Мне неприятно было упорство, с которым он не хотел поддаваться действию такого примера мужественной честности, и я промолчал.
– Ну ладно, – продолжал Оливье с тем выражением горького вызова, которое было ему свойственно в минуты дурного настроения, – как же все-таки вы развлекались в этом скромном приюте?
– Пилили дрова, – отвечал я тоном, не оставлявшим сомнений в том, что я говорю серьезно.
– Ты весь иззяб, – сказал Оливье, вставая и направляясь к двери, – ты разгуливал под дождем, от твоей мокрой одежды разит мерзким запахом зимней непогоды и жизни в скудности, ты вернулся, пропитавшись до мозга костей стоицизмом, нищетой и гордостью; подождем до завтра, тогда мы сможем поговорить более здраво.
Я ни слова не сказал в ответ, и он вышел, нетерпеливо хлопнув дверью. Мне казалось, я понял, в чем дело; у него, верно, какие-то свои неприятности, оттого он и несправедлив; и если мне неизвестна была действительная подоплека этих неприятностей, то по крайней мере я догадывался, какого они свойства. Судя по всем, у него было какое-то новое приключение либо не все ладилось в прежней его связи, которой, впрочем, едва ли был сужден долгий срок. Я знал, с какой легкостью дается ему расставание с кем и с чем бы то ни было и, напротив, с каким болезненным нетерпением стремится он ко всему новому. Поэтому, поколебавшись меж обеими догадками: разрыв либо непостоянство – я отдал предпочтение второй. У меня был период снисходительности, поездка к Огюстену настроила меня, могу сказать, на благодушный лад. А потому на следующее же утро я вошел к Оливье. Он спал либо делал вид, что спит.

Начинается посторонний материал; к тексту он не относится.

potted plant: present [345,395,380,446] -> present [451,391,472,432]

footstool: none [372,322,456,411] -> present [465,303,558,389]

– Что с тобою? – спросил я, беря его за руку, как берут за руку друга, желая развеять его обиду.
– Ничего, – отвечал он, повернув ко мне лицо, осунувшееся после бессонной ночи или тяжелых снов.
– Ты скучаешь?
– Как всегда.
– Что же тебе наскучило?
– Да все, – сказал он с самой очевидной искренностью. – В конце концов я возненавижу весь свет, а себя – всех более.
Ему явно не хотелось говорить, и я почувствовал, что любой вопрос вызовет в ответ лишь увертки, еще больше усилит раздражение Оливье, а я все равно ничего не узнаю.

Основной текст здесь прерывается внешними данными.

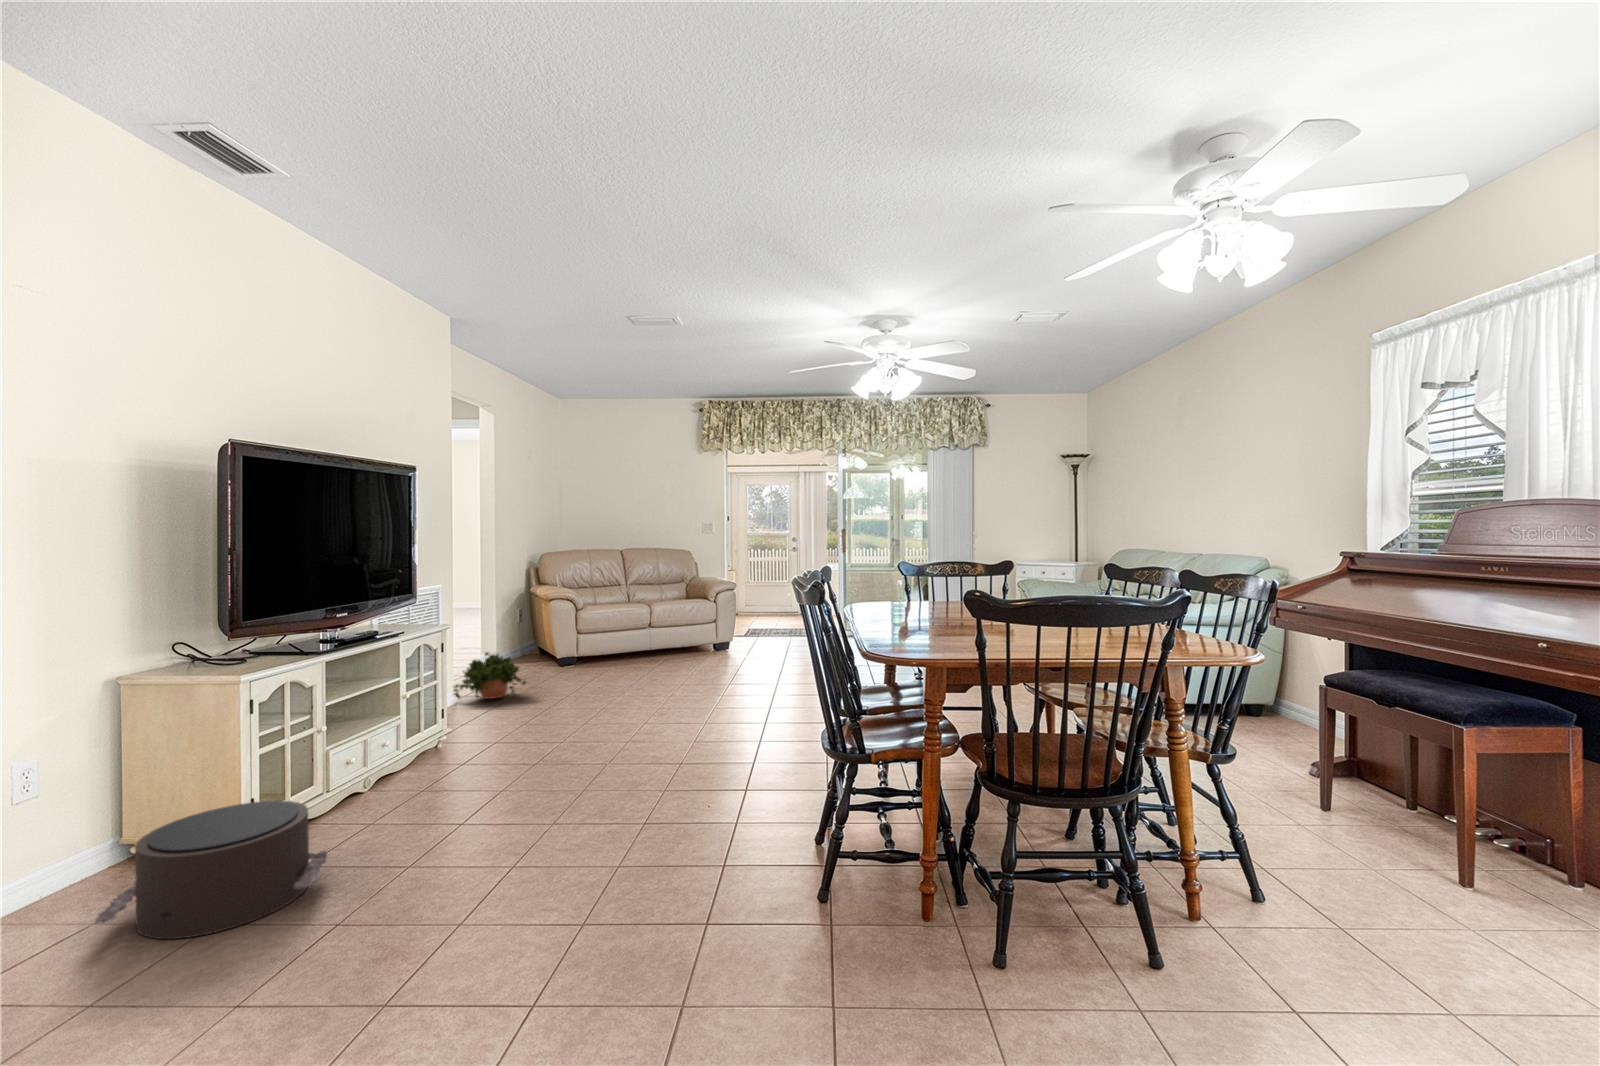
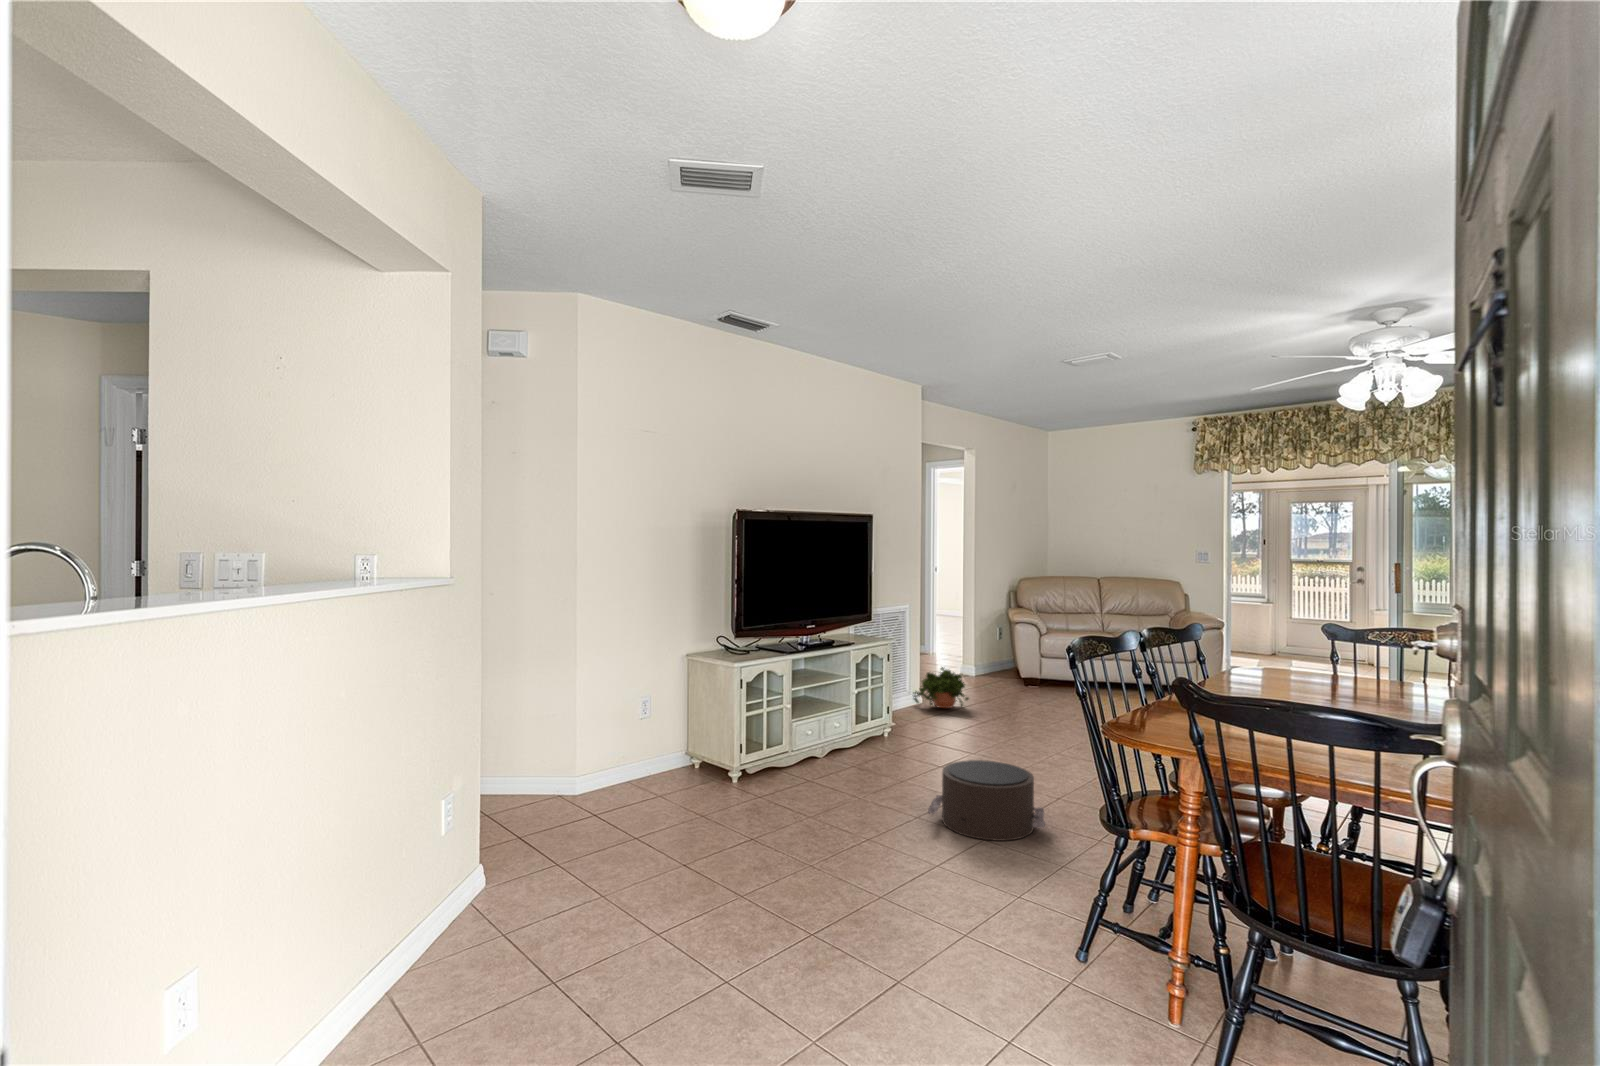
pouf: present [94,801,327,939] -> present [928,760,1045,841]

– Я подумал, – сказал я, – что тебя, может статься, что-то беспокоит или заботит, и пришел предложить тебе свои услуги и советы.
Он улыбнулся в ответ на последнее слово, показавшееся ему и впрямь забавным, столь мало толку было до сих пор от советов, которые давали мы друг другу.
– Если ты согласен оказать мне услугу, она пришлась бы очень кстати, – проговорил он. – Это не будет стоить тебе особого труда. Тебе нужно только зайти к Мадлен и постараться по мере возможности загладить глупость, которую я сделал вчера, появившись в общественном месте, где были и Мадлен с Жюли вместе с моим дядюшкой. Я пришел туда не один. Может быть, они меня видели, у Жюли такие глаза, что отыщут меня там, где меня нет. Я был бы тебе весьма обязан, если бы ты все выяснил, осторожно повыспросив обеих. Если произошло то, чего я опасаюсь, изобрети правдоподобное объяснение, но так, чтобы никого не скомпрометировать; представь особу, которую я сопровождал, с самой выгодной стороны, выдумай ей имя, родственные связи, образ жизни, круг знакомых, но так, чтобы ни мой любезный свойственник, ни Мадлен не могли тебя проверить, взбреди им такая прихоть.
В тот же вечер я отправился к госпоже де Ньевр. Была как раз пятница, день, когда она принимала. Я сказал себе, что цель моего визита состоит единственно в том, чтобы выполнить поручение Оливье. Имя его произнесено не было. Ничего определенного я не узнал. Жюли немного нездоровилось. Накануне у нее был небольшой жар, от которого остались слабость и нервное возбуждение. Здесь я должен сказать вам, что состояние Жюли давно внушало мне опасения. Я много размышлял о ней; правда, в моем рассказе я умолчал об этих размышлениях, но просто потому, что при всей искренней привязанности, которую я питал к этой хрупкой девушке, тревога за нее потонула, должен признаться, в эгоистическом водовороте моих собственных тревог.